Former Winona swim coach overcoming heart disease, sets national and world swim records

Mayo Clinic doctors help Masters Swimmer reach record goals after heart disease setback

AMES, Iowa. (WKBT) – COVID-19 has our attention, but we often forget the leading cause of death in American men and women is heart disease. A former Winona swim coach and now competitive swimmer stared death in the face. However, he says his physical fitness from the sport he loves saved his life.

Life doesn’t pass on a linear path.

“For me is just a wonderful sense of security and peace,” said Trip Hedrick, a U.S. Masters Swimmer and former head men’s swimming coach at Iowa State University.

Hedrick understands the waves that can knock a person off their journey.

“I’m much more comfortable than on land,” Hedrick said. “I think a lot of swimmers will tell you that.”

His quest started in the heart of Minnesota.

“Started swimming at Bemidji State,” he said. “I found a coach that really opened the door, life-changing experience, gave me a chance to be on a team.”

Bemidji State is where his heart fell for this Olympic sport.

Hedrick is a member of the NSIC Hall of Fame. He took his first coaching job at Winona High School in 1977. He later coached as an assistant for the 1988 National Champion Texas Longhorns, before becoming the head swimming coach at Iowa State.

“Became involved in Masters Swimming,” he said.

He’s now one of the best athletes in U.S. Masters Swimming, a competitive organization for numerous adult age groups. Hedrick is so good he set 30 national records and an additional nine world records. His path forward took a big step back in 2000.

“I was kind of in denial,” he said. “I thought maybe this is asthma or something else.”

Hedrick passed a stress test with no problem. However, his heart spoke to him.

“I had the widow maker, 99 percent blockage in my left anterior descending artery,” he said.

Doctors placed the first stent to unblock the artery. He was only 46 years old.

“Unfortunately it wasn’t my last,” Hedrick said.

He received two more stents up to 2018 when Mayo Clinic doctors saw something.

“And that was enough to get me worried,” said Dr. Panithaya Chareonthaitawee, a Mayo Clinic cardiologist.

Hedrick needed bypass surgery.

“You don’t usually expect to walk into a room and find a patient who looks more physically fit than the doctor is,” says Dr.

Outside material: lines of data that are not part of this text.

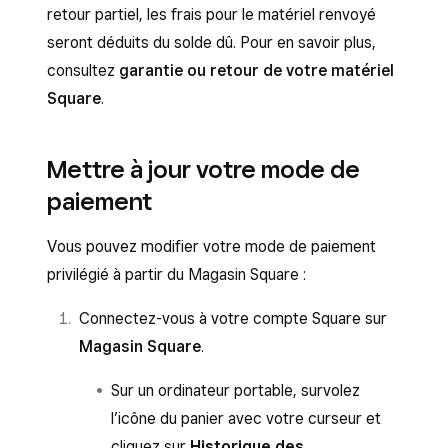
retour partiel, les frais pour le matériel renvoyé
seront déduits du solde dû. Pour en savoir plus,
consultez
garantie ou retour de votre matériel
Square
.
Mettre à jour votre mode de
paiement
Vous pouvez modifier votre mode de paiement
privilégié à partir du Magasin Square :
Connectez-vous à votre compte Square sur
Magasin Square
.
Sur un ordinateur portable, survolez
l’icône du panier avec votre curseur et
cliquez sur
Historique des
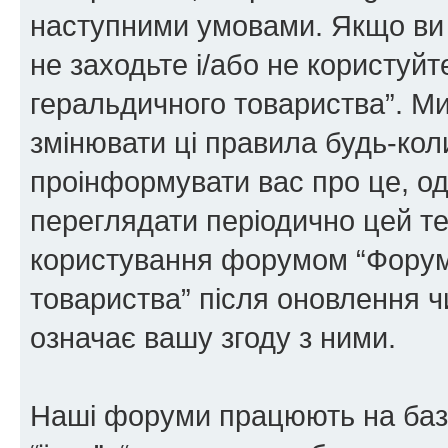
наступними умовами. Якщо ви 
не заходьте і/або не користуй
геральдичного товариства”. М
змінювати ці правила будь-коли
проінформувати вас про це, од
переглядати періодично цей те
користування форумом “Форум
товариства” після оновлення 
означає вашу згоду з ними.
Наші форуми працюють на базі 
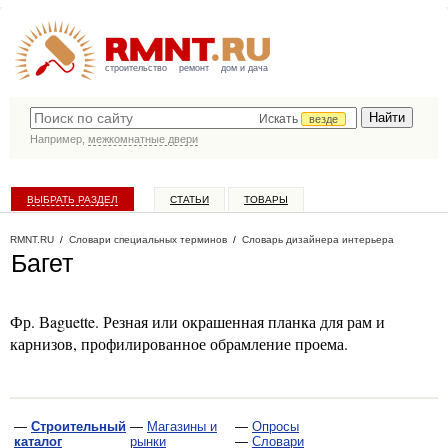
строительство
ремонт
дом и дача
Искать
везде
Например,
межкомнатные двери
ВЫБРАТЬ РАЗДЕЛ
СТАТЬИ
ТОВАРЫ
КАТАЛОГ КОМПАНИЙ
RMNT.RU
/
Словари специальных терминов
/
Словарь дизайнера интерьера
Багет
Фр. Вaguette. Резная или окрашенная планка для рам и
карнизов, профилированное обрамление проема.
—
Строительный
—
Магазины и
—
Опросы
каталог
рынки
—
Словари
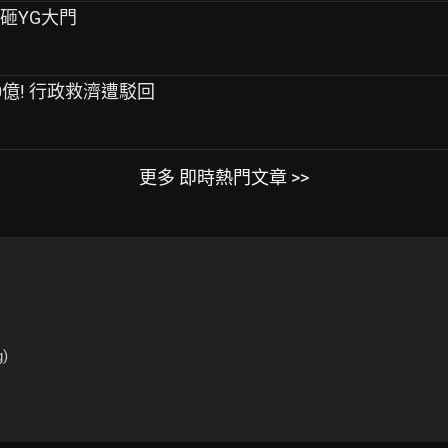
桿砸YG大門
0億! 行政救濟遭駁回
更多 即時熱門文章 >>
g)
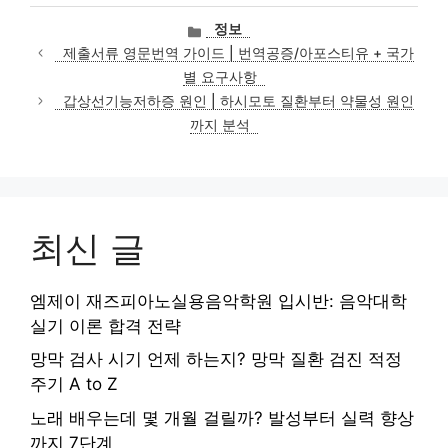
카
정보
테
제출서류 영문번역 가이드 | 번역공증/아포스티유 + 국가
고
별 요구사항
리
갑상선기능저하증 원인 | 하시모토 질환부터 약물성 원인
까지 분석
최신 글
엠제이 재즈피아노실용음악학원 입시반: 음악대학
실기 이론 합격 전략
망막 검사 시기 언제 하는지? 망막 질환 검진 적정
주기 A to Z
노래 배우는데 몇 개월 걸릴까? 발성부터 실력 향상
까지 7단계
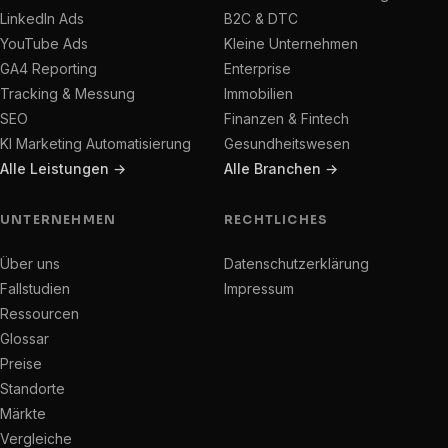
LinkedIn Ads
B2C & DTC
YouTube Ads
Kleine Unternehmen
GA4 Reporting
Enterprise
Tracking & Messung
Immobilien
SEO
Finanzen & Fintech
KI Marketing Automatisierung
Gesundheitswesen
Alle Leistungen →
Alle Branchen →
UNTERNEHMEN
RECHTLICHES
Über uns
Datenschutzerklärung
Fallstudien
Impressum
Ressourcen
Glossar
Preise
Standorte
Märkte
Vergleiche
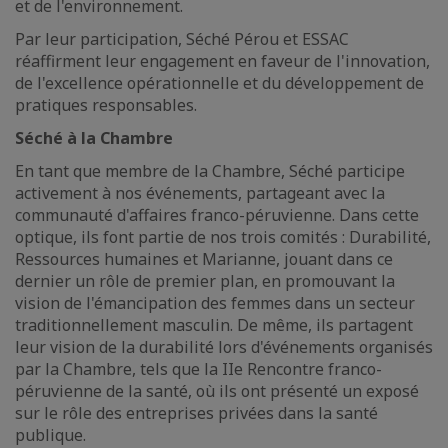
et de l'environnement.
Par leur participation, Séché Pérou et ESSAC
réaffirment leur engagement en faveur de l'innovation,
de l'excellence opérationnelle et du développement de
pratiques responsables.
Séché à la Chambre
En tant que membre de la Chambre, Séché participe
activement à nos événements, partageant avec la
communauté d'affaires franco-péruvienne. Dans cette
optique, ils font partie de nos trois comités : Durabilité,
Ressources humaines et Marianne, jouant dans ce
dernier un rôle de premier plan, en promouvant la
vision de l'émancipation des femmes dans un secteur
traditionnellement masculin. De même, ils partagent
leur vision de la durabilité lors d'événements organisés
par la Chambre, tels que la IIe Rencontre franco-
péruvienne de la santé, où ils ont présenté un exposé
sur le rôle des entreprises privées dans la santé
publique.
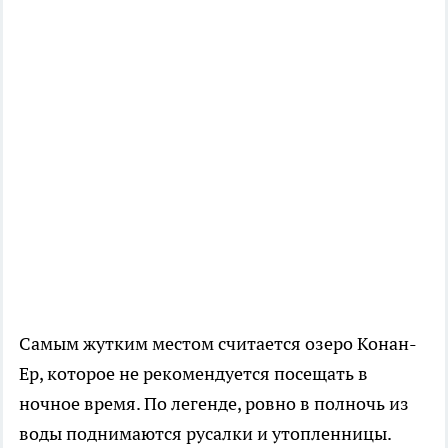
Самым жутким местом считается озеро Конан-
Ер, которое не рекомендуется посещать в
ночное время. По легенде, ровно в полночь из
воды поднимаются русалки и утопленницы.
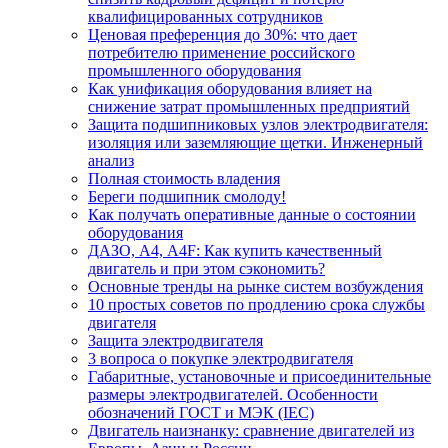
квалифицированных сотрудников
Ценовая преференция до 30%: что дает
потребителю применение российского
промышленного оборудования
Как унификация оборудования влияет на
снижение затрат промышленных предприятий
Защита подшипниковых узлов электродвигателя:
изоляция или заземляющие щетки. Инженерный
анализ
Полная стоимость владения
Береги подшипник смолоду!
Как получать оперативные данные о состоянии
оборудования
ДАЗО, А4, А4F: Как купить качественный
двигатель и при этом сэкономить?
Основные тренды на рынке систем возбуждения
10 простых советов по продлению срока службы
двигателя
Защита электродвигателя
3 вопроса о покупке электродвигателя
Габаритные, установочные и присоединительные
размеры электродвигателей. Особенности
обозначений ГОСТ и МЭК (IEC)
Двигатель наизнанку: сравнение двигателей из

John Stulak, a Mayo Clinic cardiovascular surgeon.

Stulak performed Trip’s heart surgery.

“Heart surgery is not a cure. We’re basically resetting a clock,” Stulak said. “Coronary artery bypass surgery is basically plumbing. Our job is to route blood around the blockages.”

This hurt Hedrick mentally just as much as it did physically.

“It hit me really hard that I was fit,” he said. “I tried to do everything I could to not be one of those guys that drop dead on the pool deck.”

Chareonthaitawee said a lot of factors come into play with heart disease.

“Some patients have just very vague symptoms,” Chareonthaitawee said. “We think that genetics play a big role in the development of heart disease,” says Dr. Chareonthaitawee. “Sometimes patients do everything that they can. They do everything right, and the disease still progresses.”

For Hedrick, the world records and national championships did not measure his career as an athlete. He focused on how he would respond in the face of this crisis.

“I think being fit probably saved my life,” Hedrick said.

Hedrick found himself back in the pool just a couple of months after his surgery.

“Let me tell you that felt the best,” he said. “Just getting back into my element.

“I said: ‘I’m so appreciative of what you’ve done for me. I’m going to promise I’m going to set a world record for you.'”

Hedrick’s doctors supported his mission.

“I made a promise right back to him that I would be in the audience when he did it,” Stulak said.

Life is messy and Trip took the path he was given and continued to push forward one stroke at a time.

“I want to be the one that tries to defy perceived limitations of what you can do or how fast you can go,” Hedrick said.

“I don’t suffer survivors’ remorse. I call it survivors’ reflection.”

In August he achieved his goal.

“I would say I pretty much crushed the world record,” Hedrick said.

Those who know Trip understand his best time in the pool is always the next one.

“I celebrated for a day and got back into training for nationals,” Hedrick said.

He pushed past his given path. This response to this crisis is how you measure a champion’s heart.  Hedrick will compete in another national swim meet in Ohio in October. He said to form healthy habits now and take care of your heart because you only have one.